Genaue Warenbeschreibung. Der Kaufgegenstand muss eindeutig beschrieben werden: Artikelbezeichnung, Menge (Stück, kg, Liter, Meter), Qualitätsstandard (z.B. EN-Norm, SN-Norm, Pharmakopöe-Spezifikation), Seriennummer oder Chargennummer, Zustand (neu, gebraucht, generalüberholt). Eine präzise Beschreibung ist entscheidend für die Mängelbeurteilung nach OR Art. 197 und für die sofortige Mängelrüge nach OR Art. 201.
Kaufpreis und Zahlungsbedingungen.
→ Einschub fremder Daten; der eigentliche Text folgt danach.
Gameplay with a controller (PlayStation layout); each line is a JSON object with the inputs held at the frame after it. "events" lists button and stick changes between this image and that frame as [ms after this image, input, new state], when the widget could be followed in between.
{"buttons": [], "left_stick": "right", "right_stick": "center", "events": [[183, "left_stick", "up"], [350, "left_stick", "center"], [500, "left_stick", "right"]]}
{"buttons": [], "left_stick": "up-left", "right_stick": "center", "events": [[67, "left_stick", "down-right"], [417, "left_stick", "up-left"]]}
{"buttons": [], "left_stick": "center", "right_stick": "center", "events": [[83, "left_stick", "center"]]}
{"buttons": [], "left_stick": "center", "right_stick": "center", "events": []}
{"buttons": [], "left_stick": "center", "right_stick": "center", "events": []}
Der Kaufpreis in CHF (inkl. oder exkl. MWST), das Zahlungsziel in Tagen ab Rechnungsdatum, die Bankverbindung (IBAN) und die Zahlungsreferenz sind anzugeben. Bei Zahlungsverzug tritt der Schuldnerverzug nach OR Art. 102 ein, mit Verzugszinspflicht nach OR Art. 104 (mindestens 5 Prozent per annum).
Lieferbedingungen und Gefahrübergang. Lieferbedingungen (z.B. Incoterms 2020: EXW, FCA, DDP) bestimmen, wer das Transportrisiko und die Transportkosten trägt. Der Gefahrübergang nach OR Art. 185 regelt, ab wann das Risiko des zufälligen Untergangs der Ware vom Verkäufer auf den Käufer übergeht. Bei Gattungskäufen (z.B. 500 kg Aluminium) geht die Gefahr mit der Ausscheidung (Bestimmung) der Ware über.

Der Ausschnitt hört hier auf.